§ TASK MATERIAL:
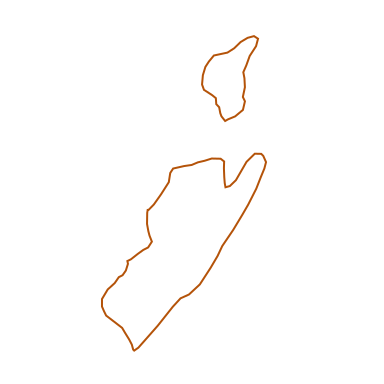 Vaxholm, Stockholm, Sweden, rotated 303°
{"feature_id": "70781695B74265456300359", "entity_name": "Vaxholm", "entity_type": "district", "adm_level": 2, "iso_a3": "SWE", "parent_name": "Sweden", "parent_adm1": "Stockholm", "projection": "equal_earth", "projection_center": [18.262, 59.415], "detail": "fine", "context": "isolated", "style": "outline", "palette": "amber", "viewbox_px": 384, "rotation_deg": 303, "n_neighbors": 0, "source": "geoboundaries", "source_scale": "gbopen_adm2", "svg_char_len": 1368}
<svg xmlns="http://www.w3.org/2000/svg" viewBox="0 0 384 384"><g transform="rotate(303 192 192)"><path d="M98.9,175.4L96.9,177.4L90.1,179.3L84.4,179.1L80.7,177.0L73.5,176.8L64.4,174.4L53.2,174.8L46.9,178.9L44.1,183.1L41.6,187.3L40.0,207.4L37.5,212.4L34.1,219.6L31.2,224.7L27.8,228.5L27.5,229.9L32.2,231.8L42.2,233.3L61.2,236.1L85.3,238.4L96.6,240.3L104.4,245.3L118.8,248.9L138.5,248.9L152.3,248.3L163.2,246.8L182.6,247.2L200.4,246.6L212.0,246.0L229.8,244.1L242.0,241.6L251.1,239.9L257.4,237.8L261.1,232.1L261.7,229.3L258.3,223.8L247.0,221.3L225.8,222.4L217.6,220.5L214.2,217.5L217.3,214.6L222.0,211.0L229.2,205.9L235.1,202.3L235.5,197.9L230.8,190.3L225.1,185.6L220.1,180.8L214.5,177.0L209.5,171.3L205.4,167.3L201.4,163.4L196.1,163.4L190.7,165.8L187.6,167.2L173.2,167.3L160.7,166.8L153.2,165.3L152.8,164.6L150.1,165.8L140.7,171.7L135.4,176.7L132.3,180.1L128.5,185.4L121.6,185.4L116.9,182.7L110.7,180.3L102.2,177.4L98.9,175.4ZM310.6,135.1L304.2,135.1L295.9,137.5L287.6,141.9L284.2,146.4L284.2,156.2L283.7,160.9L278.9,164.5L277.9,168.6L273.5,172.8L271.5,175.5L269.6,181.1L272.5,182.6L278.9,187.0L288.6,190.0L296.9,187.0L299.4,182.9L308.7,179.3L316.0,174.0L320.4,169.8L327.7,168.6L337.5,166.3L349.2,166.3L356.5,163.9L356.5,159.1L351.6,154.7L344.3,151.1L335.5,149.1L328.2,145.8L324.3,141.9L318.4,136.0L310.6,135.1Z" fill="none" stroke="#b45309" stroke-width="2"/></g></svg>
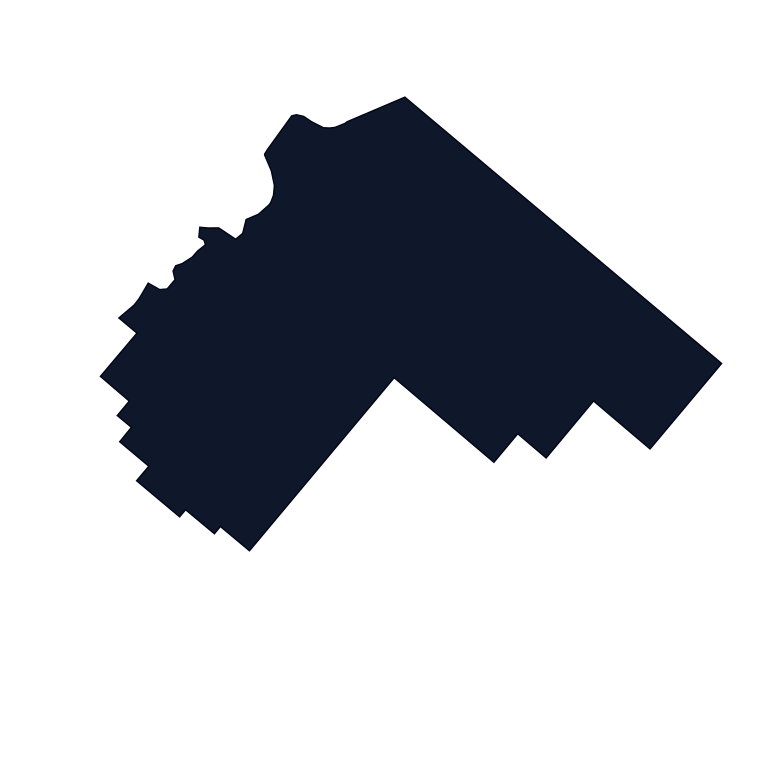 outline of Payette, Idaho, United States of America, rotated 40°
{"feature_id": "52423323B59144379329790", "entity_name": "Payette", "entity_type": "district", "adm_level": 2, "iso_a3": "USA", "parent_name": "United States of America", "parent_adm1": "Idaho", "projection": "albers", "projection_center": [-116.889, 43.973], "detail": "fine", "context": "isolated", "style": "filled", "palette": "ink", "viewbox_px": 768, "rotation_deg": 40, "n_neighbors": 0, "source": "geoboundaries", "source_scale": "gbopen_adm2", "svg_char_len": 926}
<svg xmlns="http://www.w3.org/2000/svg" viewBox="0 0 768 768"><g transform="rotate(40 384 384)"><path d="M138.5,503.8L162.1,503.8L161.9,560.4L199.9,560.8L200.0,579.6L218.4,579.5L218.7,598.1L256.7,598.1L256.7,617.1L312.8,617.1L312.8,607.8L350.3,607.7L350.2,598.3L388.1,598.2L387.7,372.6L518.5,373.3L518.4,336.1L555.7,336.4L555.4,262.3L629.5,262.7L629.4,151.3L215.6,150.9L187.2,206.8L186.6,209.5L181.6,218.9L177.7,223.0L172.8,226.7L159.9,229.7L150.4,230.7L143.8,234.1L141.0,237.9L144.0,279.0L144.8,284.5L145.4,285.3L160.6,293.0L172.5,302.4L178.1,310.5L180.6,317.7L180.8,321.0L178.7,334.8L172.7,346.6L179.0,359.5L177.3,368.5L157.1,370.7L148.8,377.7L142.2,382.3L147.8,390.5L153.7,389.4L157.7,392.1L157.1,395.4L155.8,401.4L155.6,409.9L152.1,421.4L148.5,427.3L149.8,433.0L156.9,438.4L156.8,450.6L151.5,455.9L138.6,458.3L140.7,470.6L141.6,476.4L141.9,483.9L138.5,503.8Z" fill="#0f172a" stroke="#020617" stroke-width="1.5"/></g></svg>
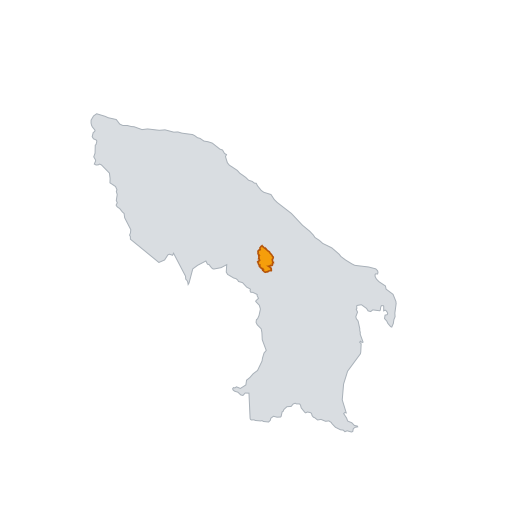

§ SHORT EXERCISE: Please copy the material above line for line, leaving out the pictures.

§ SOLVED PROBLEM:
 Vaxholm, Stockholm, Sweden, rotated 303°
{"feature_id": "70781695B74265456300359", "entity_name": "Vaxholm", "entity_type": "district", "adm_level": 2, "iso_a3": "SWE", "parent_name": "Sweden", "parent_adm1": "Stockholm", "projection": "equal_earth", "projection_center": [18.262, 59.415], "detail": "fine", "context": "isolated", "style": "outline", "palette": "amber", "viewbox_px": 384, "rotation_deg": 303, "n_neighbors": 0, "source": "geoboundaries", "source_scale": "gbopen_adm2", "svg_char_len": 1368}
<svg xmlns="http://www.w3.org/2000/svg" viewBox="0 0 384 384"><g transform="rotate(303 192 192)"><path d="M98.9,175.4L96.9,177.4L90.1,179.3L84.4,179.1L80.7,177.0L73.5,176.8L64.4,174.4L53.2,174.8L46.9,178.9L44.1,183.1L41.6,187.3L40.0,207.4L37.5,212.4L34.1,219.6L31.2,224.7L27.8,228.5L27.5,229.9L32.2,231.8L42.2,233.3L61.2,236.1L85.3,238.4L96.6,240.3L104.4,245.3L118.8,248.9L138.5,248.9L152.3,248.3L163.2,246.8L182.6,247.2L200.4,246.6L212.0,246.0L229.8,244.1L242.0,241.6L251.1,239.9L257.4,237.8L261.1,232.1L261.7,229.3L258.3,223.8L247.0,221.3L225.8,222.4L217.6,220.5L214.2,217.5L217.3,214.6L222.0,211.0L229.2,205.9L235.1,202.3L235.5,197.9L230.8,190.3L225.1,185.6L220.1,180.8L214.5,177.0L209.5,171.3L205.4,167.3L201.4,163.4L196.1,163.4L190.7,165.8L187.6,167.2L173.2,167.3L160.7,166.8L153.2,165.3L152.8,164.6L150.1,165.8L140.7,171.7L135.4,176.7L132.3,180.1L128.5,185.4L121.6,185.4L116.9,182.7L110.7,180.3L102.2,177.4L98.9,175.4ZM310.6,135.1L304.2,135.1L295.9,137.5L287.6,141.9L284.2,146.4L284.2,156.2L283.7,160.9L278.9,164.5L277.9,168.6L273.5,172.8L271.5,175.5L269.6,181.1L272.5,182.6L278.9,187.0L288.6,190.0L296.9,187.0L299.4,182.9L308.7,179.3L316.0,174.0L320.4,169.8L327.7,168.6L337.5,166.3L349.2,166.3L356.5,163.9L356.5,159.1L351.6,154.7L344.3,151.1L335.5,149.1L328.2,145.8L324.3,141.9L318.4,136.0L310.6,135.1Z" fill="none" stroke="#b45309" stroke-width="2"/></g></svg>
 outline of Payette, Idaho, United States of America, rotated 40°
{"feature_id": "52423323B59144379329790", "entity_name": "Payette", "entity_type": "district", "adm_level": 2, "iso_a3": "USA", "parent_name": "United States of America", "parent_adm1": "Idaho", "projection": "albers", "projection_center": [-116.889, 43.973], "detail": "fine", "context": "isolated", "style": "filled", "palette": "ink", "viewbox_px": 768, "rotation_deg": 40, "n_neighbors": 0, "source": "geoboundaries", "source_scale": "gbopen_adm2", "svg_char_len": 926}
<svg xmlns="http://www.w3.org/2000/svg" viewBox="0 0 768 768"><g transform="rotate(40 384 384)"><path d="M138.5,503.8L162.1,503.8L161.9,560.4L199.9,560.8L200.0,579.6L218.4,579.5L218.7,598.1L256.7,598.1L256.7,617.1L312.8,617.1L312.8,607.8L350.3,607.7L350.2,598.3L388.1,598.2L387.7,372.6L518.5,373.3L518.4,336.1L555.7,336.4L555.4,262.3L629.5,262.7L629.4,151.3L215.6,150.9L187.2,206.8L186.6,209.5L181.6,218.9L177.7,223.0L172.8,226.7L159.9,229.7L150.4,230.7L143.8,234.1L141.0,237.9L144.0,279.0L144.8,284.5L145.4,285.3L160.6,293.0L172.5,302.4L178.1,310.5L180.6,317.7L180.8,321.0L178.7,334.8L172.7,346.6L179.0,359.5L177.3,368.5L157.1,370.7L148.8,377.7L142.2,382.3L147.8,390.5L153.7,389.4L157.7,392.1L157.1,395.4L155.8,401.4L155.6,409.9L152.1,421.4L148.5,427.3L149.8,433.0L156.9,438.4L156.8,450.6L151.5,455.9L138.6,458.3L140.7,470.6L141.6,476.4L141.9,483.9L138.5,503.8Z" fill="#0f172a" stroke="#020617" stroke-width="1.5"/></g></svg>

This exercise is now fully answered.